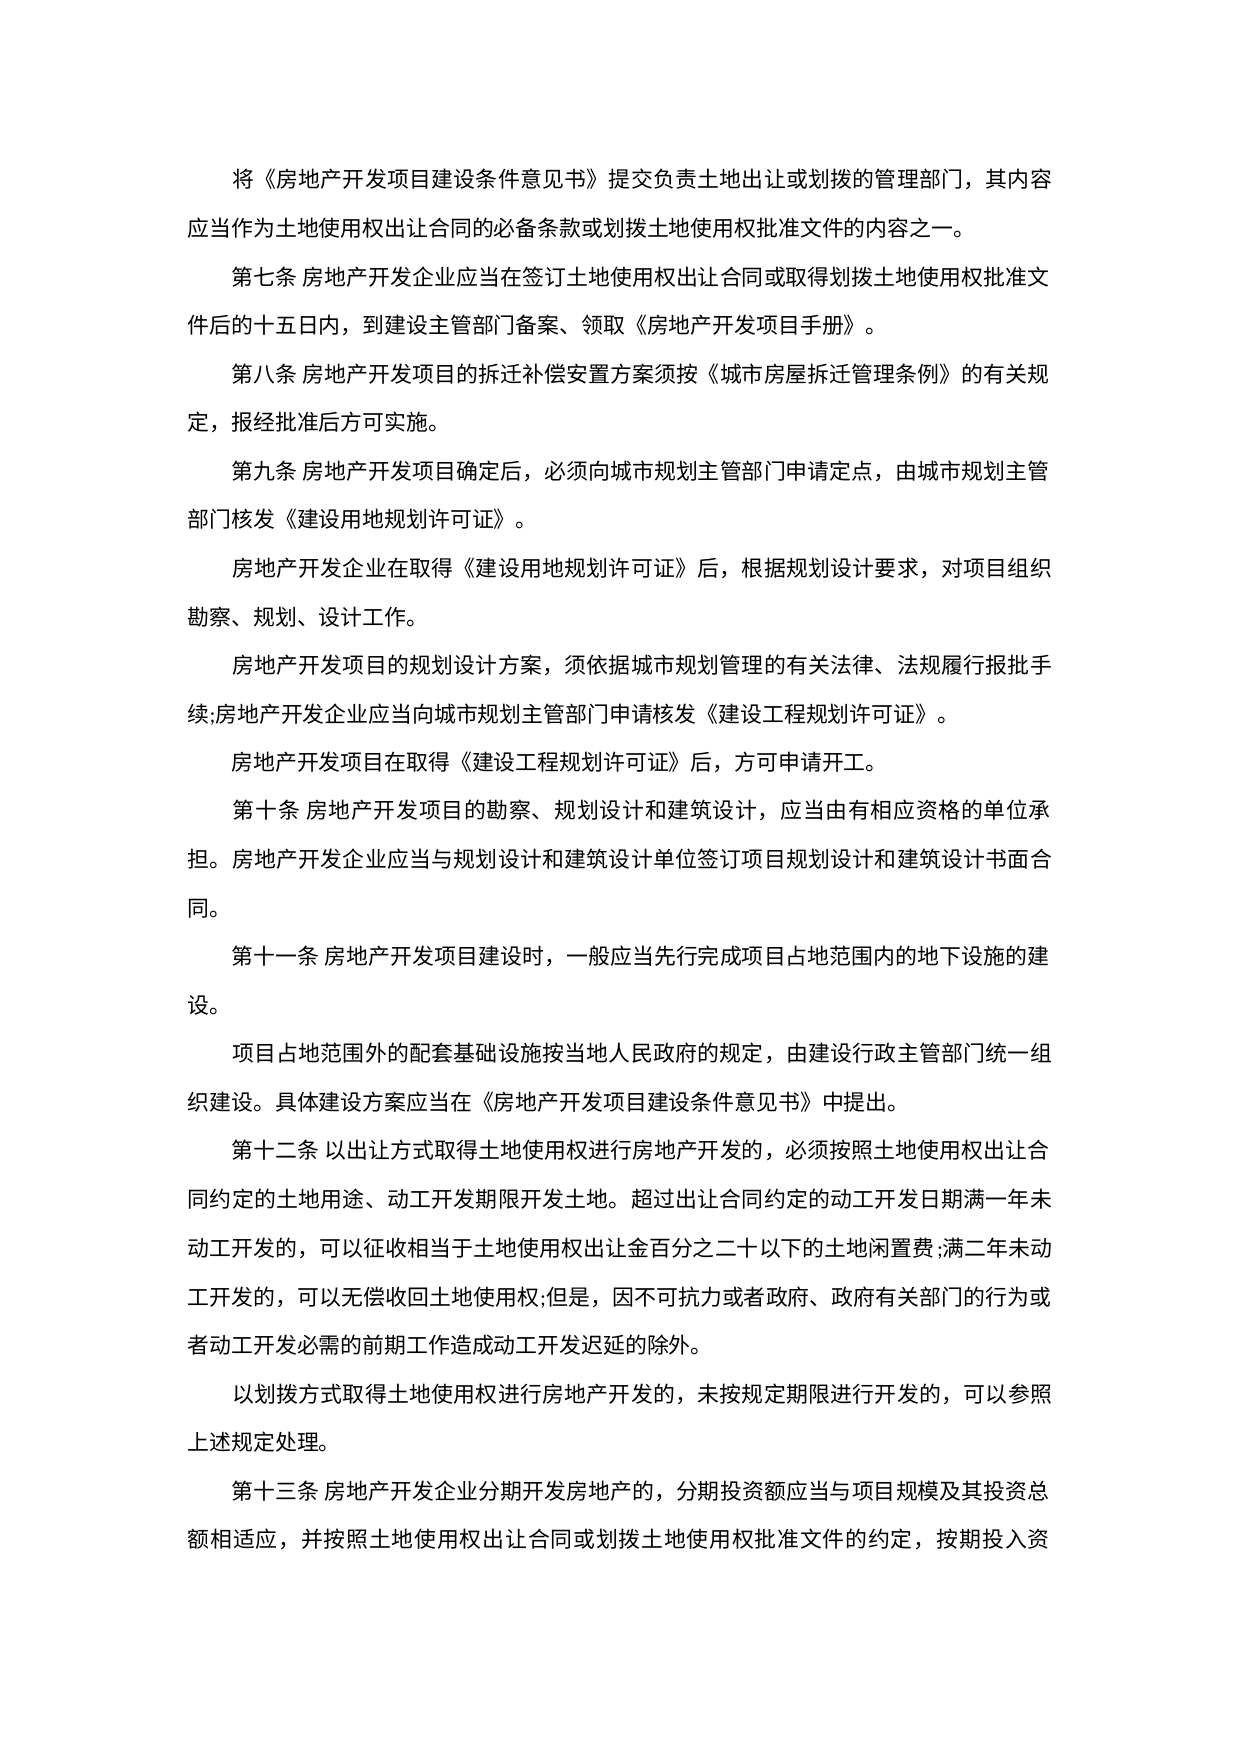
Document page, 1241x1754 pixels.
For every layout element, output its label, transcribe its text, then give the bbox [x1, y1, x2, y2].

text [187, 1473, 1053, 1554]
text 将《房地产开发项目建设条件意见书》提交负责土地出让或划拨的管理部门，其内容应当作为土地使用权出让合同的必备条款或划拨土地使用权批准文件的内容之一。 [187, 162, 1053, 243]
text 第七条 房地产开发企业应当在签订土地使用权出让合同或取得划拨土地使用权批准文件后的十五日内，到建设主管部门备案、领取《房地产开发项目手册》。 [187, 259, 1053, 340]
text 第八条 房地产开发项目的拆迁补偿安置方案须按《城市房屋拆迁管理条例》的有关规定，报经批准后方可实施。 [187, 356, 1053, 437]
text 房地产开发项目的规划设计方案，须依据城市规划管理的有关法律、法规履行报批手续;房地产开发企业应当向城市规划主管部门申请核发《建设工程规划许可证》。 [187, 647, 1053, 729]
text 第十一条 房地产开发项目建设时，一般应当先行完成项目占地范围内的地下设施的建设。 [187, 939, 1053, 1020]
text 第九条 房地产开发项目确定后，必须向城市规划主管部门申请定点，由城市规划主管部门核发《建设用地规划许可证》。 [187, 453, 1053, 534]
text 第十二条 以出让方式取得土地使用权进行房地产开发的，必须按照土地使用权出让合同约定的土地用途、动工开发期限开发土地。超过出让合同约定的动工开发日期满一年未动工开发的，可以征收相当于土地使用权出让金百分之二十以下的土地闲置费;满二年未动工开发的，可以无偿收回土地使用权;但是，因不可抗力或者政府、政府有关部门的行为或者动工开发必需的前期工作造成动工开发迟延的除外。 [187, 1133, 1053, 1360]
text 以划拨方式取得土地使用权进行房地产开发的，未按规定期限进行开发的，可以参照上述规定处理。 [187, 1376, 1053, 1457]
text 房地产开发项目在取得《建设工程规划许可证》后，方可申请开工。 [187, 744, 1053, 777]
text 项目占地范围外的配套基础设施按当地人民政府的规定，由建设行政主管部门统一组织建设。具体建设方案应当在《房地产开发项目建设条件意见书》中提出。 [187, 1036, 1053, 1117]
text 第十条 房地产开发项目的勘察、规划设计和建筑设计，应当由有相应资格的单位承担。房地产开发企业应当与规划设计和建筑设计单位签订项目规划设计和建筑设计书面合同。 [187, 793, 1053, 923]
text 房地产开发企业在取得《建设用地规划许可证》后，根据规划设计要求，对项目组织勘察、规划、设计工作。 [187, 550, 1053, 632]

☆ ☆ ☆ ☆ ☆ ☆ ☆

-- GOAL OF THE EXERCISE --
From the entries above, extract each line containing "建设用地规划许可证".

-- SOLVED EXERCISE --
text 第九条 房地产开发项目确定后，必须向城市规划主管部门申请定点，由城市规划主管部门核发《建设用地规划许可证》。 [187, 453, 1053, 534]
text 房地产开发企业在取得《建设用地规划许可证》后，根据规划设计要求，对项目组织勘察、规划、设计工作。 [187, 550, 1053, 632]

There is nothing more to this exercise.